What you are asked to do —
Transcribe every line of each record below, reproducing each one character for character without any changes.

Available data —
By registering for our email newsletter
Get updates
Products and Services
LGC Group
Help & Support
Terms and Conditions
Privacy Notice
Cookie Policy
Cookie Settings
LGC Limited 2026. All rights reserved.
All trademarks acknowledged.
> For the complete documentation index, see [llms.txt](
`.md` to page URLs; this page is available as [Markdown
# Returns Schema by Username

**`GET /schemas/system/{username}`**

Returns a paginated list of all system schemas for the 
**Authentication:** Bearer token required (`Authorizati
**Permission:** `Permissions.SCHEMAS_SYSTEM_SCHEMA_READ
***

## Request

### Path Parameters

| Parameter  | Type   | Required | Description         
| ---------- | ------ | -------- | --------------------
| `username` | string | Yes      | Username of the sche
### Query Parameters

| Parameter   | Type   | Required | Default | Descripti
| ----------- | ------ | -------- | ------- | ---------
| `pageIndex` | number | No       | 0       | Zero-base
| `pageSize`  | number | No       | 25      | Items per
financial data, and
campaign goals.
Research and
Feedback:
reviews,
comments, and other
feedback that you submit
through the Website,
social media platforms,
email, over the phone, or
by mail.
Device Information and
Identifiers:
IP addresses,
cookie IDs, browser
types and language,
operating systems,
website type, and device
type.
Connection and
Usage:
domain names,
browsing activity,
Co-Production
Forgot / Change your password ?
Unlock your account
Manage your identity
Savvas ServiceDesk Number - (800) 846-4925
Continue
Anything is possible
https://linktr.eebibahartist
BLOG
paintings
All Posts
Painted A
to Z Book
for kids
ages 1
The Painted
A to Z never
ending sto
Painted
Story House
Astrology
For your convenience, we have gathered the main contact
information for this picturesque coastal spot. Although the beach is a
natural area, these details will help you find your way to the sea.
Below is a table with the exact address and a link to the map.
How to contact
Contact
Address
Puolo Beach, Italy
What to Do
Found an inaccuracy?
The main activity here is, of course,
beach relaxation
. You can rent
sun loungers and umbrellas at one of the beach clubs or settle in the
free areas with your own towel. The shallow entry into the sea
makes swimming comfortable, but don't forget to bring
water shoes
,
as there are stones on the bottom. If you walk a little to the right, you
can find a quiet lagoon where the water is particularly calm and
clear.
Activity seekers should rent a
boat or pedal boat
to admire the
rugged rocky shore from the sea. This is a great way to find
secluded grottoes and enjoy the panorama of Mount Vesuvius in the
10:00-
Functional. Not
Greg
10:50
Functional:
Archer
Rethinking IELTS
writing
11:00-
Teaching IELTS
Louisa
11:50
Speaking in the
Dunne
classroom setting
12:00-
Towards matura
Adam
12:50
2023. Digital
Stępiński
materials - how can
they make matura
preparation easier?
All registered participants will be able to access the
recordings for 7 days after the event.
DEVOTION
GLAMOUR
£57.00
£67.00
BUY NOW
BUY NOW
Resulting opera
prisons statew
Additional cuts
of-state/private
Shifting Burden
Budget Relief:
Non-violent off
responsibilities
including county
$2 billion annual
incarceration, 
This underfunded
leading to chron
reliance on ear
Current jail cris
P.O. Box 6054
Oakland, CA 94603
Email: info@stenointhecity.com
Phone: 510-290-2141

Answer box —
By registering for our email newsletter
Get updates
Products and Services
LGC Group
Help & Support
Terms and Conditions
Privacy Notice
Cookie Policy
Cookie Settings
LGC Limited 2026. All rights reserved.
All trademarks acknowledged.
> For the complete documentation index, see [llms.txt](
`.md` to page URLs; this page is available as [Markdown
# Returns Schema by Username

**`GET /schemas/system/{username}`**

Returns a paginated list of all system schemas for the 
**Authentication:** Bearer token required (`Authorizati
**Permission:** `Permissions.SCHEMAS_SYSTEM_SCHEMA_READ
***

## Request

### Path Parameters

| Parameter  | Type   | Required | Description         
| ---------- | ------ | -------- | --------------------
| `username` | string | Yes      | Username of the sche
### Query Parameters

| Parameter   | Type   | Required | Default | Descripti
| ----------- | ------ | -------- | ------- | ---------
| `pageIndex` | number | No       | 0       | Zero-base
| `pageSize`  | number | No       | 25      | Items per
financial data, and
campaign goals.
Research and
Feedback:
reviews,
comments, and other
feedback that you submit
through the Website,
social media platforms,
email, over the phone, or
by mail.
Device Information and
Identifiers:
IP addresses,
cookie IDs, browser
types and language,
operating systems,
website type, and device
type.
Connection and
Usage:
domain names,
browsing activity,
Co-Production
Forgot / Change your password ?
Unlock your account
Manage your identity
Savvas ServiceDesk Number - (800) 846-4925
Continue
Anything is possible
https://linktr.eebibahartist
BLOG
paintings
All Posts
Painted A
to Z Book
for kids
ages 1
The Painted
A to Z never
ending sto
Painted
Story House
Astrology
For your convenience, we have gathered the main contact
information for this picturesque coastal spot. Although the beach is a
natural area, these details will help you find your way to the sea.
Below is a table with the exact address and a link to the map.
How to contact
Contact
Address
Puolo Beach, Italy
What to Do
Found an inaccuracy?
The main activity here is, of course,
beach relaxation
. You can rent
sun loungers and umbrellas at one of the beach clubs or settle in the
free areas with your own towel. The shallow entry into the sea
makes swimming comfortable, but don't forget to bring
water shoes
,
as there are stones on the bottom. If you walk a little to the right, you
can find a quiet lagoon where the water is particularly calm and
clear.
Activity seekers should rent a
boat or pedal boat
to admire the
rugged rocky shore from the sea. This is a great way to find
secluded grottoes and enjoy the panorama of Mount Vesuvius in the
10:00-
Functional. Not
Greg
10:50
Functional:
Archer
Rethinking IELTS
writing
11:00-
Teaching IELTS
Louisa
11:50
Speaking in the
Dunne
classroom setting
12:00-
Towards matura
Adam
12:50
2023. Digital
Stępiński
materials - how can
they make matura
preparation easier?
All registered participants will be able to access the
recordings for 7 days after the event.
DEVOTION
GLAMOUR
£57.00
£67.00
BUY NOW
BUY NOW
Resulting opera
prisons statew
Additional cuts
of-state/private
Shifting Burden
Budget Relief:
Non-violent off
responsibilities
including county
$2 billion annual
incarceration, 
This underfunded
leading to chron
reliance on ear
Current jail cris
P.O. Box 6054
Oakland, CA 94603
Email: info@stenointhecity.com
Phone: 510-290-2141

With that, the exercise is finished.